Action required: Your passwords are expiring
Lily Vis | Director, Fraud, Digital Banking FIS Jon Hale | VP, FIS Business Executive FIS
October 10, 2022
With the notable exception of hackers and thieves, no one likes passwords. Creating and managing unique, secure, complex passwords across multiple systems can be a nightmare, which can make password resets as common for many users as remembering and entering the correct credentials.
Password managers have become such a recognized need that modern web browsers now include them by default. But not everyone uses them, and they carry their own risks due to malicious browser extensions and other malware. Users attempting to simplify password management such as using the same user ID and password for everything or leaving credentials plainly visible, perhaps on a post-It note stuck to the side of a monitor, carry enormous risk.
Bad password hygiene is one of the largest contributors to account takeover (ATO) and data breaches. According to Verizon’s 2022 Data Breach Investigations Report, almost half of data breaches involve stolen credentials. Multifactor Authentication (MFA) helps prevent ATO, but the common MFA methods have increasingly also been the targets of bad actors, and bespoke tools to defeat MFA can be purchased cheaply. Big Tech is already building a passwordless future and bank IT leaders are eager to join in.
The technology is readily available and affordable. The question is: why aren’t banks being more aggressive?

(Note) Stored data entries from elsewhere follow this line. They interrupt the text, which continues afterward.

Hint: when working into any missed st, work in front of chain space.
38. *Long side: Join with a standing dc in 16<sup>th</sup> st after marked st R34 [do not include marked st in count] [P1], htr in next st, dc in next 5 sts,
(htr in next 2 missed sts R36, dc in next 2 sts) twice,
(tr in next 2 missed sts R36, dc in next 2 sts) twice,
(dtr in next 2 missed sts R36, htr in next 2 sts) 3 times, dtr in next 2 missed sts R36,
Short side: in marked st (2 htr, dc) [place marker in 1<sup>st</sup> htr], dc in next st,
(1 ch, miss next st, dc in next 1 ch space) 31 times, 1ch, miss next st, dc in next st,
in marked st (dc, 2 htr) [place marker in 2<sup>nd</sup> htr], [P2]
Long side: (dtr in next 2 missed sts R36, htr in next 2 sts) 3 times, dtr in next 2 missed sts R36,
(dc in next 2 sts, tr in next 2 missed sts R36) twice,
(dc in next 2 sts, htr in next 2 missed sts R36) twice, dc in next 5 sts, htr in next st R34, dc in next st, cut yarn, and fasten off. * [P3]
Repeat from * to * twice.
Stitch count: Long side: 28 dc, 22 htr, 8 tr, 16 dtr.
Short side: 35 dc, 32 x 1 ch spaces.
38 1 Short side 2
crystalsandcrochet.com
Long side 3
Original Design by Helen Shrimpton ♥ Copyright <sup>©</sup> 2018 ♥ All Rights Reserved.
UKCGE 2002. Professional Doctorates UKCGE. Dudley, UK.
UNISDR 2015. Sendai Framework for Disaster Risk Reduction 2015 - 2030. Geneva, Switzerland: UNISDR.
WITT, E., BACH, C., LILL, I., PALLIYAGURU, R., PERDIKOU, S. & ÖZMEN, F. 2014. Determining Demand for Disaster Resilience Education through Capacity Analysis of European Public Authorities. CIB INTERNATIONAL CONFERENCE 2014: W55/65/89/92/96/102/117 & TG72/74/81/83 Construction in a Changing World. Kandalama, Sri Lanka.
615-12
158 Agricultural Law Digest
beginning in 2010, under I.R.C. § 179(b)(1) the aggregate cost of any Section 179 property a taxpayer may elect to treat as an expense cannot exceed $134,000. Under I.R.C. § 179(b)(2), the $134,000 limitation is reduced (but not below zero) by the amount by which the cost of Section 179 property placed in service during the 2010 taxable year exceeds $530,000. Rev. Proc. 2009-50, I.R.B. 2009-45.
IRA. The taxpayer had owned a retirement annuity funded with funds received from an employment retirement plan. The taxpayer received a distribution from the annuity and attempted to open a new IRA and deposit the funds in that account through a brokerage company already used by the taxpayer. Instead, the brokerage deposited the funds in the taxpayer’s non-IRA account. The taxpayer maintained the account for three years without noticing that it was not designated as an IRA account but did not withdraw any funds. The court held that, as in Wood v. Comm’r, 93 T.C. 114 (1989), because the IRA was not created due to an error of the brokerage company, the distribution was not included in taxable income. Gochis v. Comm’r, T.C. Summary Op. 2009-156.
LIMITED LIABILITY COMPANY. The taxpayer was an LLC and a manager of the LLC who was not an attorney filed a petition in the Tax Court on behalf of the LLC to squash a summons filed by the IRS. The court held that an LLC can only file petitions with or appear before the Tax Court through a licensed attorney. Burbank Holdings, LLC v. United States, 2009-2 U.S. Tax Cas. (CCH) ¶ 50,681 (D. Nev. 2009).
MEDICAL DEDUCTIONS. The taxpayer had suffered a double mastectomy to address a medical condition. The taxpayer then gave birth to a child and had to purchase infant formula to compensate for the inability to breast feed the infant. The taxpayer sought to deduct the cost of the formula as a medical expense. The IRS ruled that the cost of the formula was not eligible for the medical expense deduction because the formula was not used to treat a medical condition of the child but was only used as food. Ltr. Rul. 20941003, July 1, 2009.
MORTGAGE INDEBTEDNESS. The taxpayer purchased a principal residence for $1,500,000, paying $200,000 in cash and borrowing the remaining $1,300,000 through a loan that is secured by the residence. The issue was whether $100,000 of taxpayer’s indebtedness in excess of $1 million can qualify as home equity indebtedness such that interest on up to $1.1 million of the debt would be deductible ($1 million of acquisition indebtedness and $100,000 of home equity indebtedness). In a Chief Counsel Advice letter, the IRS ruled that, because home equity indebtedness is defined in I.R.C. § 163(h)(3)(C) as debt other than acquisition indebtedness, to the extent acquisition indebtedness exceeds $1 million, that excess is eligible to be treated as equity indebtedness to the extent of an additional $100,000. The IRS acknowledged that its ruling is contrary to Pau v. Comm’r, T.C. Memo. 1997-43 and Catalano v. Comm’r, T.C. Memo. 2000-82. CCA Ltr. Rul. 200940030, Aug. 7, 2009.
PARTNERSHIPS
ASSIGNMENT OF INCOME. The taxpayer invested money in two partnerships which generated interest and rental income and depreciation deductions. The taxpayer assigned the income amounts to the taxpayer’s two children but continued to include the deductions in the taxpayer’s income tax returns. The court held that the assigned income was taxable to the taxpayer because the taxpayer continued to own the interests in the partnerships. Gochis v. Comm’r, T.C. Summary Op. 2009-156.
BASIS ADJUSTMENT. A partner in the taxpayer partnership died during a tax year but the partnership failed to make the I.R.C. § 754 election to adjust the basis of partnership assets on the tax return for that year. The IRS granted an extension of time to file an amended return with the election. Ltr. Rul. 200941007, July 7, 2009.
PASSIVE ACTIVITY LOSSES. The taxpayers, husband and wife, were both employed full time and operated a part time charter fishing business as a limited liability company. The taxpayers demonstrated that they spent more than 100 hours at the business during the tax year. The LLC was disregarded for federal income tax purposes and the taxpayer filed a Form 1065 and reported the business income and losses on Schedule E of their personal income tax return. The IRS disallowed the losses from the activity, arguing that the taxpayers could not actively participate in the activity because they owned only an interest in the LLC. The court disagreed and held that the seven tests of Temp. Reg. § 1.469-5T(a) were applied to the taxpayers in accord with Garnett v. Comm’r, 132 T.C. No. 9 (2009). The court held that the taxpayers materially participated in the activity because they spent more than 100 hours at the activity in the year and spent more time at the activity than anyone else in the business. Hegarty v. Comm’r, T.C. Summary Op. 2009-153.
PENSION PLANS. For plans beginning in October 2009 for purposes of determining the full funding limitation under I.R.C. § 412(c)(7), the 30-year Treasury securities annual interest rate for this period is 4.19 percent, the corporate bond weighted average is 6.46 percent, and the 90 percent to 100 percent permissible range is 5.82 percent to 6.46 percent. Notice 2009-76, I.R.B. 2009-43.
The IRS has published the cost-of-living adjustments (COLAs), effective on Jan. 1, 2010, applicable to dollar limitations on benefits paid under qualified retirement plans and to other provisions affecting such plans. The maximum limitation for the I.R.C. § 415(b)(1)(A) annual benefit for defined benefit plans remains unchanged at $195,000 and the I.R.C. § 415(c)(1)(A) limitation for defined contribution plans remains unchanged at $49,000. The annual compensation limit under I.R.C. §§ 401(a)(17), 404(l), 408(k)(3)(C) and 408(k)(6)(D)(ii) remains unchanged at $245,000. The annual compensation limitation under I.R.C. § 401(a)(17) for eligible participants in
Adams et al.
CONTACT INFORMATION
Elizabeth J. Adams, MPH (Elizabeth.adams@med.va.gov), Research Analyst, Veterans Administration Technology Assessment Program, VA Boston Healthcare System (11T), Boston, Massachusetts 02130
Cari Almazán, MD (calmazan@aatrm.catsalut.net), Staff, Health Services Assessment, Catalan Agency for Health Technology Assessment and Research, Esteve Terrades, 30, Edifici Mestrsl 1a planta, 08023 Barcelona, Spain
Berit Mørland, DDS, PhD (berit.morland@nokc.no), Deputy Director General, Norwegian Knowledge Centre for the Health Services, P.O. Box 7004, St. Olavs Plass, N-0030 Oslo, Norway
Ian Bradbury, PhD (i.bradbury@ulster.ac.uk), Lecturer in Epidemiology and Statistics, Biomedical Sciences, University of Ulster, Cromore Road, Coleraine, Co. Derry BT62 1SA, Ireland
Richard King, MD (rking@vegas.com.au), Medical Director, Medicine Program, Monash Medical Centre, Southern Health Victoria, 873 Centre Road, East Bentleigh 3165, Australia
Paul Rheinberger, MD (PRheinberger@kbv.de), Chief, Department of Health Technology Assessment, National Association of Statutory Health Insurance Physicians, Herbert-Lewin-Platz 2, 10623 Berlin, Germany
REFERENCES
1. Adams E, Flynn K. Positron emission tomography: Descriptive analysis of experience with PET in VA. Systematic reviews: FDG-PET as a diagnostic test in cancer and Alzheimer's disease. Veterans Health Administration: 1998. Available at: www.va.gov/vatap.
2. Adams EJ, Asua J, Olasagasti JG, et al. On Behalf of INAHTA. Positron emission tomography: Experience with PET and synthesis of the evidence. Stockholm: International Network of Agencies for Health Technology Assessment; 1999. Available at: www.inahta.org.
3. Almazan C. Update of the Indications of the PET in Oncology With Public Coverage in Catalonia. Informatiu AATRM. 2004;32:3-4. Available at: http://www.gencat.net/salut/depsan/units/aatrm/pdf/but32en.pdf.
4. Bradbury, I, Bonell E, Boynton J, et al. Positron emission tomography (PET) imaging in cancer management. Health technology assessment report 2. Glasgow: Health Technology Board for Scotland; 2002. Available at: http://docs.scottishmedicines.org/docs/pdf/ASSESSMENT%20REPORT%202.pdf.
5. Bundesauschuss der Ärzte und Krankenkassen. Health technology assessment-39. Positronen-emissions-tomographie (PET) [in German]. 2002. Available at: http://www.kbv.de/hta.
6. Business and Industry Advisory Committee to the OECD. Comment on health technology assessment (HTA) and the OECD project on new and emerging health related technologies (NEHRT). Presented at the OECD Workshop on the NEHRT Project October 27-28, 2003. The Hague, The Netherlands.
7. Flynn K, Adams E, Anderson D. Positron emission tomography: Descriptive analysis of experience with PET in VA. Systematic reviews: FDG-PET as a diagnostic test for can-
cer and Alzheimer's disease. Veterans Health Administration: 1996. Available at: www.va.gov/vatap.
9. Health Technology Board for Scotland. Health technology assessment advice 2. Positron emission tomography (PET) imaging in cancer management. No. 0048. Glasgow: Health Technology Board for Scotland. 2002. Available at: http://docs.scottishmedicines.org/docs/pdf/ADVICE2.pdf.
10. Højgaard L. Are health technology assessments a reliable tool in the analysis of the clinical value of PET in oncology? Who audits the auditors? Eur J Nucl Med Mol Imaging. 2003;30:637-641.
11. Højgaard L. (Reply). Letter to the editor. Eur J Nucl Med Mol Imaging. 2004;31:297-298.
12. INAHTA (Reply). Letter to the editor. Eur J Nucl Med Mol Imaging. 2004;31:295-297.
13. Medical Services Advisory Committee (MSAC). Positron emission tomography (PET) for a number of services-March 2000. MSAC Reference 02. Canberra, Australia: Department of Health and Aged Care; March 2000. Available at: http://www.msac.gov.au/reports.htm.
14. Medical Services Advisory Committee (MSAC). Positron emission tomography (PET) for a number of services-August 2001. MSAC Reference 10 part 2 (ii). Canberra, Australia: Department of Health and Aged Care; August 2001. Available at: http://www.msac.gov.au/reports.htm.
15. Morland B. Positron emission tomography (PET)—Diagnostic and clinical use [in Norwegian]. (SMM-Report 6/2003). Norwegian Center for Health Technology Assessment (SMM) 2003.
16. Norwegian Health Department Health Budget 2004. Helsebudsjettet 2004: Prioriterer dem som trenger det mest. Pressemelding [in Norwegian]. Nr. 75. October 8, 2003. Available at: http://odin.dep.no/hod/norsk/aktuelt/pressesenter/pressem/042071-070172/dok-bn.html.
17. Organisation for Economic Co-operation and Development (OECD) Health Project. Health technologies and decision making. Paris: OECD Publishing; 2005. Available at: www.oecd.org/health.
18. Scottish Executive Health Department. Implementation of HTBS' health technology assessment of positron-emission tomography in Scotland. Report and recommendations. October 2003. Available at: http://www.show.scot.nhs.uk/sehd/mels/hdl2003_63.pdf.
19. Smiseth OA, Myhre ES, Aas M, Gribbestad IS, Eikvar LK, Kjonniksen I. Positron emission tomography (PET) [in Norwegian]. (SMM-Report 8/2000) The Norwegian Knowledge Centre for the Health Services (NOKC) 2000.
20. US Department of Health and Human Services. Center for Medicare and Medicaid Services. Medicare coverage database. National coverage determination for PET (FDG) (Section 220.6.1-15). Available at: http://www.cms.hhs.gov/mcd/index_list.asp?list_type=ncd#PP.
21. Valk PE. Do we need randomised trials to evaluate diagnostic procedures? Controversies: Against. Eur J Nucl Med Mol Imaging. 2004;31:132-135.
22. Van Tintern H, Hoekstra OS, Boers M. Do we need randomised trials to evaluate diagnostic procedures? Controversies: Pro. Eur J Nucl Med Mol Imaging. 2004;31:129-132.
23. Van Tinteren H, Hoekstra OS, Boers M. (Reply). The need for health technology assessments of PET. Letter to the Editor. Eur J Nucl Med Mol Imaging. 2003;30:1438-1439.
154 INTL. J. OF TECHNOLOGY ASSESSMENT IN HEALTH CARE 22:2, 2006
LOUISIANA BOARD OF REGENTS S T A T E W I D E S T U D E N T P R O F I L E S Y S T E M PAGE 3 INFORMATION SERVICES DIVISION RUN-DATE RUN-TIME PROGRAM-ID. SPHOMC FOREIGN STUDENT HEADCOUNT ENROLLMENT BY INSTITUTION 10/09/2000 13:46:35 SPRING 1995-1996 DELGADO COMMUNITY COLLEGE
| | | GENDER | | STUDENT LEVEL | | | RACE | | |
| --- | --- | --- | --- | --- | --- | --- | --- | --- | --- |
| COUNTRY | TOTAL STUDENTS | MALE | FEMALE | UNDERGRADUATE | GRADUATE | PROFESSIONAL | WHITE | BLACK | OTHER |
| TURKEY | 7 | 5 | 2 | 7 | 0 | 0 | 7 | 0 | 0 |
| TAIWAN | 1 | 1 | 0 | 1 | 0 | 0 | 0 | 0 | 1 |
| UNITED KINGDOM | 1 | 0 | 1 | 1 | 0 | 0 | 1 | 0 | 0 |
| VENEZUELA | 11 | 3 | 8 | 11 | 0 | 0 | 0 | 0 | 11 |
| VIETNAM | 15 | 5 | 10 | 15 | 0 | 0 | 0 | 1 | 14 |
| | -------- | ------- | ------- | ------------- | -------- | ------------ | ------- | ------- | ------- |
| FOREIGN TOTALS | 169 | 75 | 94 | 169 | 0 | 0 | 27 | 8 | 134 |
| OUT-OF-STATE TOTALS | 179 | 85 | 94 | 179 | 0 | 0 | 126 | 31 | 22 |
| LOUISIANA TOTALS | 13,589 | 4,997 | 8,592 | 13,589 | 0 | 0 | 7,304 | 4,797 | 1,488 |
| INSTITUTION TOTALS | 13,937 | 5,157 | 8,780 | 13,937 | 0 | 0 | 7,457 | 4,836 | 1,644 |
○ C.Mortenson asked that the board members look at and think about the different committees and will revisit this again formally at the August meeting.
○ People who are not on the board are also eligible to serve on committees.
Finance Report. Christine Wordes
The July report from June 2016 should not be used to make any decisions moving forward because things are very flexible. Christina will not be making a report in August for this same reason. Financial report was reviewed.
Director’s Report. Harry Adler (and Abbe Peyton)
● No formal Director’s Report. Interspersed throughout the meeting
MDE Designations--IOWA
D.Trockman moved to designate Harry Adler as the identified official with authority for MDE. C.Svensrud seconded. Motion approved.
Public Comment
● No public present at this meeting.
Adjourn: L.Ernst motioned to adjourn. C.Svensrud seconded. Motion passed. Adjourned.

There are no imminent regulatory requirements for banks or anyone else to move away from password-based authentication. However, there are many within the financial services industry working toward this future.
According to a survey of IT security leaders at financial services firms cited in a recent American Banker article, 89% believe passwordless authentication ensures both the highest user satisfaction and the highest level of authentication security. Passwordless authentication promises to be low-friction and phishing-resistant, if not phishing-proof, while ensuring that the user authenticating is the actual user. Three things every consumer and institution should be begging for. But they’re not.
Need help logging in?
A key reason why many banks have not gone passwordless is an assumed lack of demand. Traditional user ID and password logins have been the status quo for decades, and average users aren’t demanding something different. Millennial and Gen Z users have been creating user IDs and passwords their entire lives, and all customers have been impacted by the exposure of them whether they know it or not.
The concept of passwordless authentication may seem strange to most – but not as strange as they think. Consumers have adopted passwordless authentication for years on their mobile devices. Many apps now prompt users to sign in using their Apple or Google credentials or via biometrics such as touch and facial recognition. These forms of authentication are now mixed in with traditional passwords across our daily user experiences. Many simply haven’t noticed.
Security question: Which bank changed the game with passwordless authentication?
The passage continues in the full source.